● ENTRIES PROVIDED

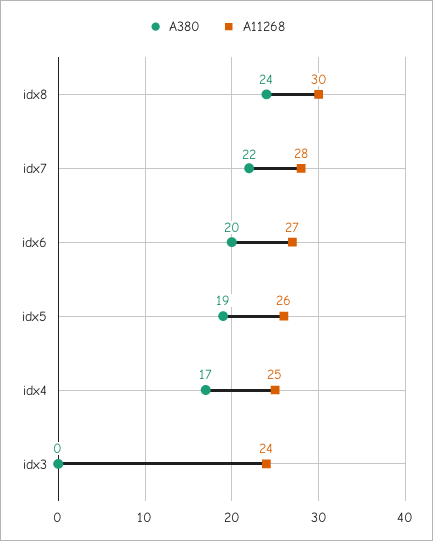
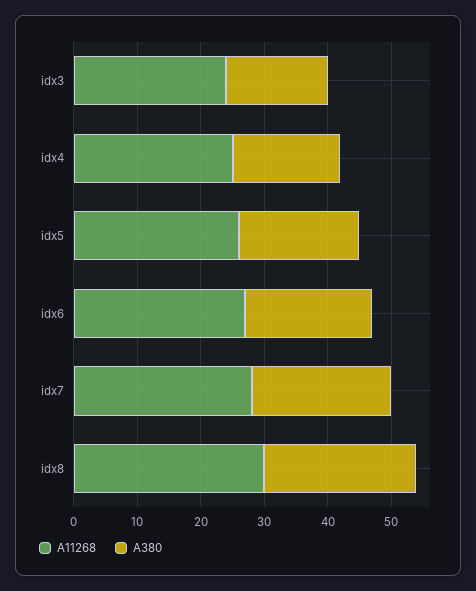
  {
    "A380": {
      "idx8": 24,
      "idx7": 22,
      "idx6": 20,
      "idx5": 19,
      "idx4": 17,
-     "idx3": 0
+     "idx3": 15
    },
    "A11268": {
      "idx8": 30,
      "idx7": 28,
      "idx6": 27,
      "idx5": 26,
      "idx4": 25,
      "idx3": 24
    }
  }

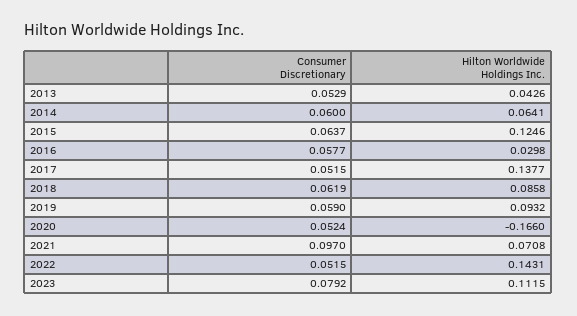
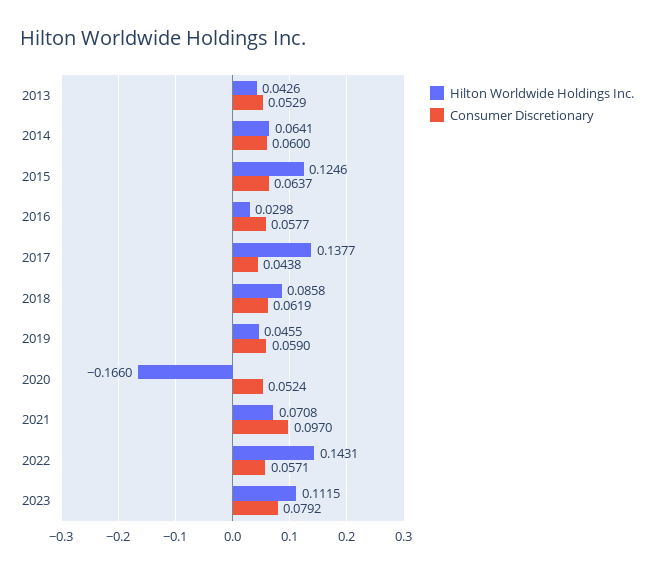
  {
    "Consumer Discretionary": {
      "2013": 0.0529,
      "2014": 0.06,
      "2015": 0.0637,
      "2016": 0.0577,
-     "2017": 0.0515,
+     "2017": 0.0438,
      "2018": 0.0619,
      "2019": 0.059,
      "2020": 0.0524,
      "2021": 0.097,
-     "2022": 0.0515,
+     "2022": 0.0571,
      "2023": 0.0792
    },
    "Hilton Worldwide Holdings Inc.": {
      "2013": 0.0426,
      "2014": 0.0641,
      "2015": 0.1246,
      "2016": 0.0298,
      "2017": 0.1377,
      "2018": 0.0858,
-     "2019": 0.0932,
+     "2019": 0.0455,
      "2020": -0.166,
      "2021": 0.0708,
      "2022": 0.1431,
      "2023": 0.1115
    }
  }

● EXERCISE DETAILS
Write the data above out exactly. Leave out any pictures.

● RESULT
  {
    "A380": {
      "idx8": 24,
      "idx7": 22,
      "idx6": 20,
      "idx5": 19,
      "idx4": 17,
-     "idx3": 0
+     "idx3": 15
    },
    "A11268": {
      "idx8": 30,
      "idx7": 28,
      "idx6": 27,
      "idx5": 26,
      "idx4": 25,
      "idx3": 24
    }
  }

  {
    "Consumer Discretionary": {
      "2013": 0.0529,
      "2014": 0.06,
      "2015": 0.0637,
      "2016": 0.0577,
-     "2017": 0.0515,
+     "2017": 0.0438,
      "2018": 0.0619,
      "2019": 0.059,
      "2020": 0.0524,
      "2021": 0.097,
-     "2022": 0.0515,
+     "2022": 0.0571,
      "2023": 0.0792
    },
    "Hilton Worldwide Holdings Inc.": {
      "2013": 0.0426,
      "2014": 0.0641,
      "2015": 0.1246,
      "2016": 0.0298,
      "2017": 0.1377,
      "2018": 0.0858,
-     "2019": 0.0932,
+     "2019": 0.0455,
      "2020": -0.166,
      "2021": 0.0708,
      "2022": 0.1431,
      "2023": 0.1115
    }
  }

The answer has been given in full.